Mahasiswa Fakultas Kedokteran Universitas Palangka Raya (UPR) kembali menorehkan prestasi. Prestasi terbaru yang ditorehkan adalah menjadi juara debat bahasa Inggris bertajuk National Universities Debating Championship (NUDC) dan menjadi Wakil Kalteng untuk berlaga di tingkat Kopertis Wilayah XI Kalimantan.

Wakil Rektor III UPR, Prof Dr Bambang S Laut MSi yang disampaikan Kepala Biro BAAK-PSI UPR Drs Dominggus MSi saat membuka debat tersebut mengungkapkan, acara itu salah satu upaya meningkatkan daya saing mahasiswa Unsyiah tingkat nasional dan internasional. Apalagi Masyarakat Ekonomi ASEAN (MEA) mengharuskan mahasiswa ikut terlibat di dalamnya.

“Debat ini mampu meningkatkan kemampuan mahasiswa untuk berpikir kritis dan analitis, sehingga mahasiswa mampu bersaing di tingkat global. Selanjutnya, mahasiswa dapat mengasah kemampuan bahasa Inggris dalam bentuk lisan. Karakter mahasiswa akan muncul dalam debat karena penekanan pada persaingan yang sehat. Setiap tim dituntut untuk menyampaikan pendapat secara logis dan sistematis,” ucapnya.

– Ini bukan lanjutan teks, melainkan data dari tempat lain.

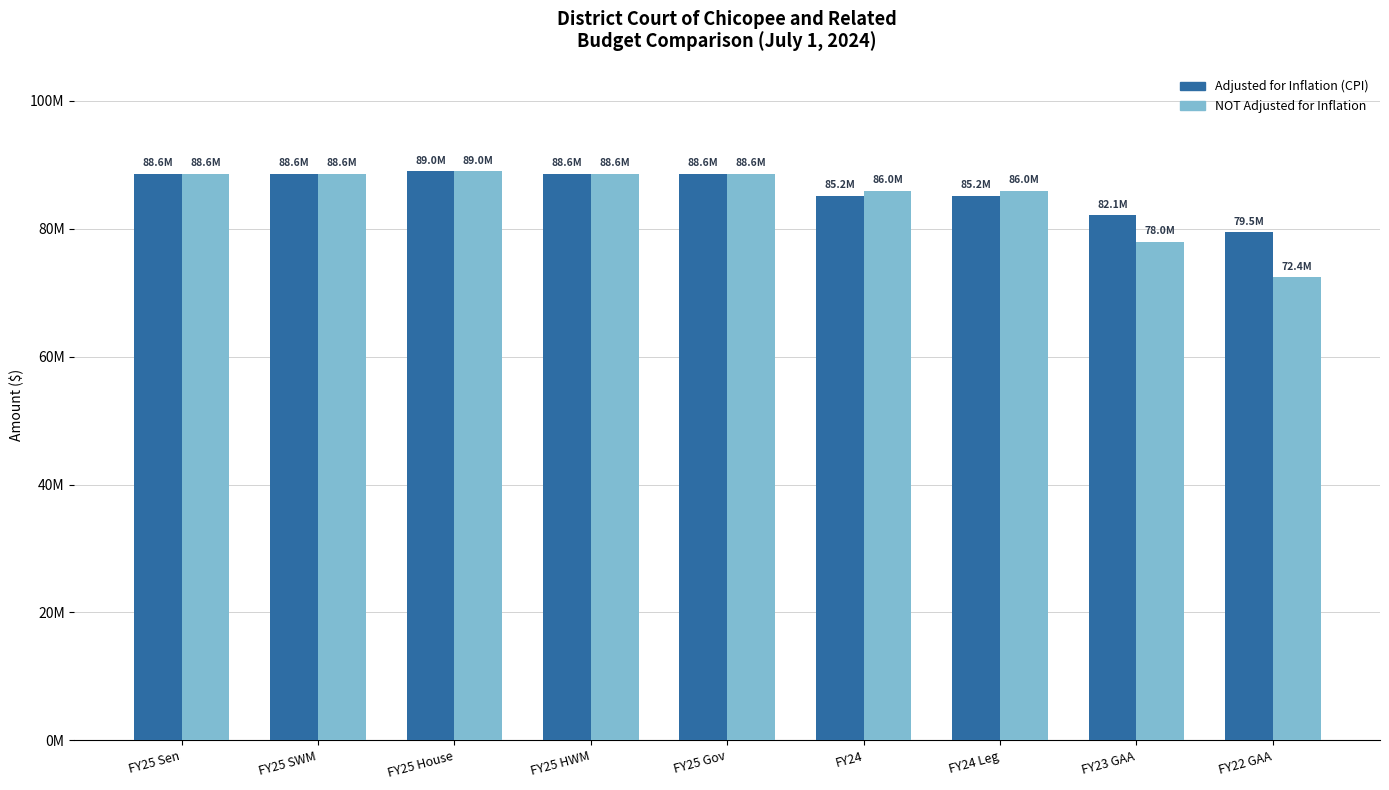

What is the difference between the NOT Adjusted for Inflation values at FY22 GAA and FY24?

13511668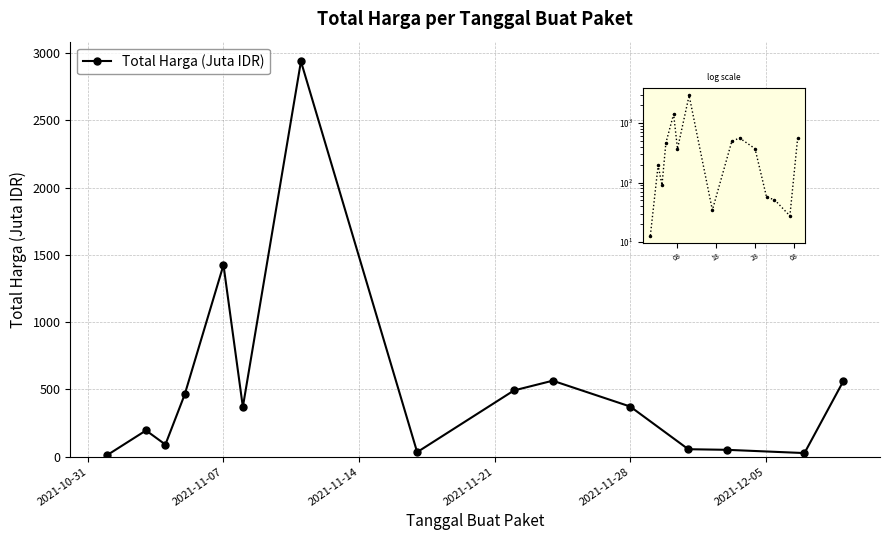

How many values exceed 370?

8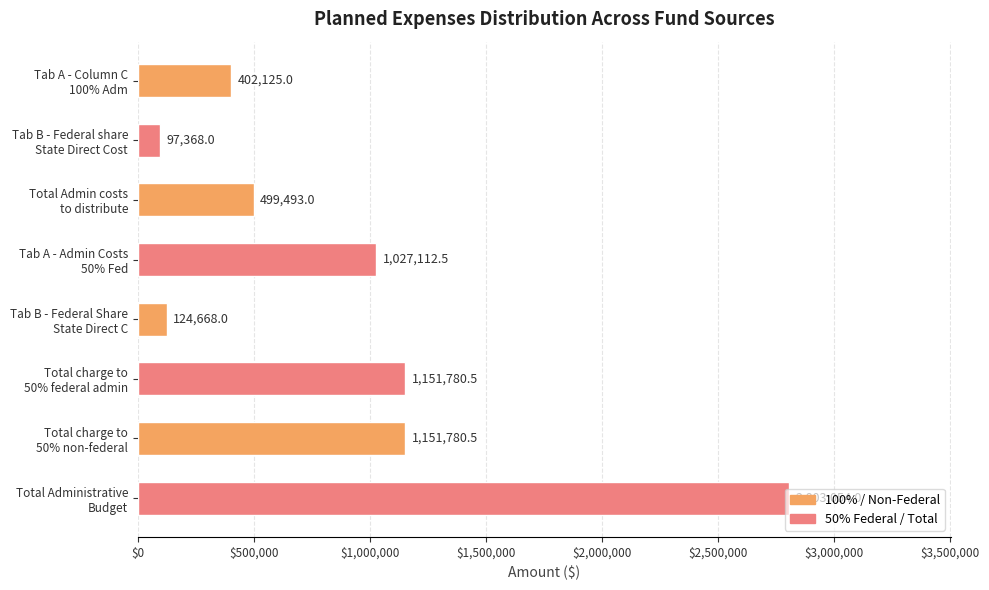

What is the value of the 1st bar from the top?

402125.0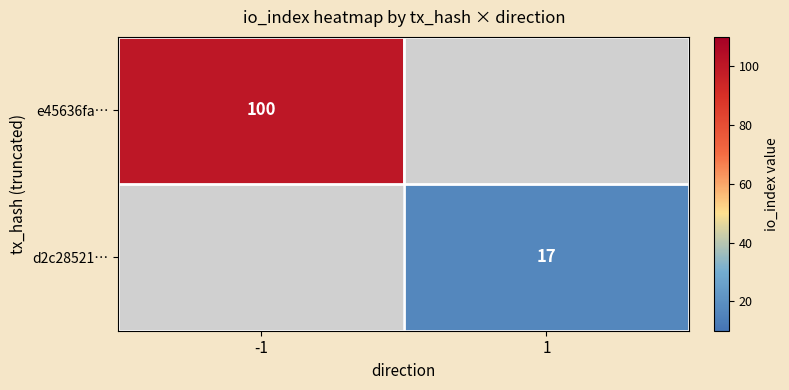

The value of e45636fa… at -1 is 147. True or false?

False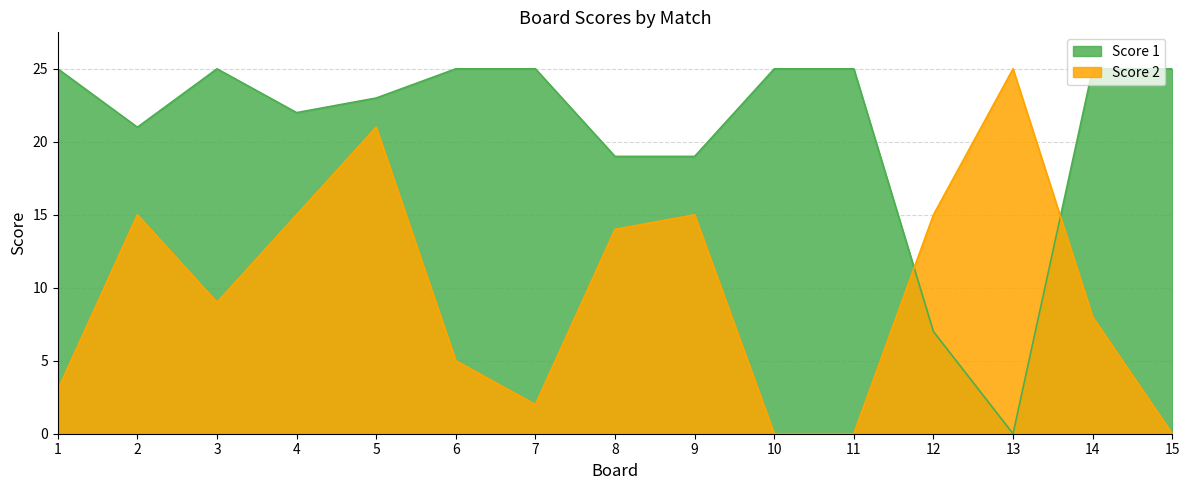

Rank the categories by Score 1 value from highest to lowest.

1, 3, 6, 7, 10, 11, 14, 15, 5, 4, 2, 8, 9, 12, 13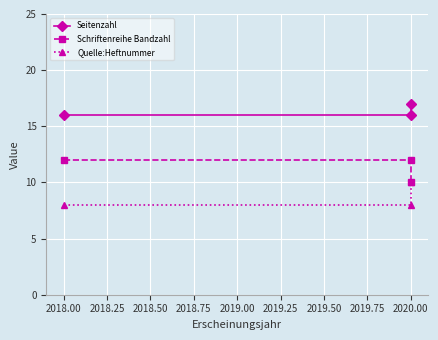

What is the sum of all Schriftenreihe Bandzahl values?

34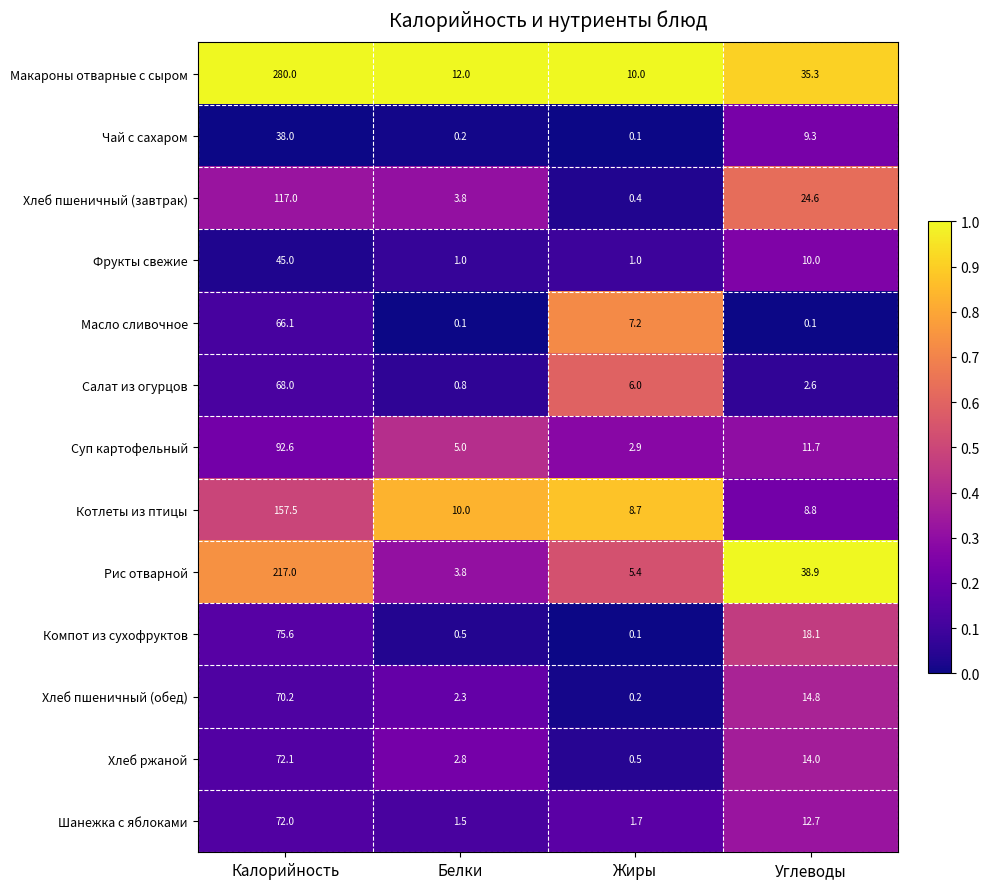

True or false: Фрукты свежие has a value of 1.0 at Жиры.

True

Penanggung jawab Kegiatan Debat Bahasa Inggris Mahasiswa, Wakil Rektor III UPR Prof Dr Bambang S Laut MSi melalui Kepala Biro BAAK-PSI UPR Drs Dominggus MSi mengungkapkan kegiatan yang dilaksanakan Sabtu 4 Juni 2016 lalu diikuti oleh 7 Tim mahasiswa berprestasi yang lolos seleksi di tingkat Fakultas.

“Debat ini diikuti oleh 7 tim yang merupakan perwakilan dari Fakultas di Lingkungan UPR dan satu Club Debater UPR. Dalam babak final ada Fakultas Kedokteran, FKIP, Fakultas Teknik dan Fisipol yang bertanding dan untuk juaranya diraih Fakultas Kedokteran, juara II Fakultas Teknik, juara III FKIP dan Fisipol juara harapan 1,” ucapnya.

Untuk juara pertama dalam seleksi Debat Bahasa Inggris tingkat Universitas itu, lanjutnya, akan mewakili Universitas Palangka Raya atau Provinsi Kalimantan Tengah untuk mengikuti seleksi yang serupa di tingkat Regional Kopertis XI yang akan dilaksanakan di Kalimantan Selatan 18-19 Juli 2016.

“Dalam seleksi tingkat Regional akan dipilih 6 tim yang akan berlaga di tingkat Nasional,” ungkapnya.

Dominggus juga menuturkan, penilaian debat tersebut dilakukan secara objektif dan proposional merujuk pada penilaian British Parliamentary, berupa penilaian tim dan individu yaitu tingkat, angka dan makna.

“Program debat bahasa Inggris adalah program Dirjen Menristek Dikti yang diadakan setiap tahun diikuti berjenjang, tingkat universitas, wilayah, dan tingkat nasional. Tim debat terdiri atas 2 orang/debaters,” ucapnya.